A very nice setup you have. I would recommend keeping the coffee in its original packaging if it is resealable, squeezing the air out before closure. It looks like there are no cupboards to limit the height of your grinder which is good news. I can also recommend the motta tamp stand for tamping purposes.


----------



## stavros (May 4, 2011)

Yeah, thanks for the advice. The cupboards are on the other side of the kitchen. I had to rearrange a bit, because the Gaggia wouldn't fit where I originally wanted it. But we never used to do much with this corner of the room anyway, so it's all mine! It's a good job there's no height restrictions as I've got an ebay bid on a grinder right now which I'm starting to think I may have underestimated how big it is.

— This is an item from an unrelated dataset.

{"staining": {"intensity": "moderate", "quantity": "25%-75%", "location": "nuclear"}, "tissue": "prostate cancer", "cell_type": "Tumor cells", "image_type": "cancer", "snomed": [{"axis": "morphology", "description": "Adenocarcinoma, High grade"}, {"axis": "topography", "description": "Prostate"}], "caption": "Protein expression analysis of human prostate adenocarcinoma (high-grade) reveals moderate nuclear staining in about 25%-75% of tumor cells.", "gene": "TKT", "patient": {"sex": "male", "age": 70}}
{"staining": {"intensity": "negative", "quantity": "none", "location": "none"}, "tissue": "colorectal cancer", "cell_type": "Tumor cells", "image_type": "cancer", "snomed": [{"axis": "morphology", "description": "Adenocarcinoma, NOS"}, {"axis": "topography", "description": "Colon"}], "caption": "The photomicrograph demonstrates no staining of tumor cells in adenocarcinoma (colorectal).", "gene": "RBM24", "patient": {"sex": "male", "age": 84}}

I'm sure I'll be adding more paraphinalia in the coming months, a cheap knock box might be my next purchase. I'd also really like a glass espresso cup (ideally with a handle and saucer). I like the idea of seeing my coffee, but I can't get used to the idea of drinking from a shot glass - too many Saturday night flashbacks I reckon!


----------



## stavros (May 4, 2011)

Well, I did it. I've just ordered an Iberital MC2 off Happy Donkey. The next bit of learning will proceed very soon. I'll update the photo when it comes.


----------



## BanishInstant (Oct 12, 2009)

Great news. It may take some time to get your grinder set, but once in the right area its just a matter of tweaks.


----------



## sandykt (Dec 3, 2009)

It does not take long for upgradetius to set in!


----------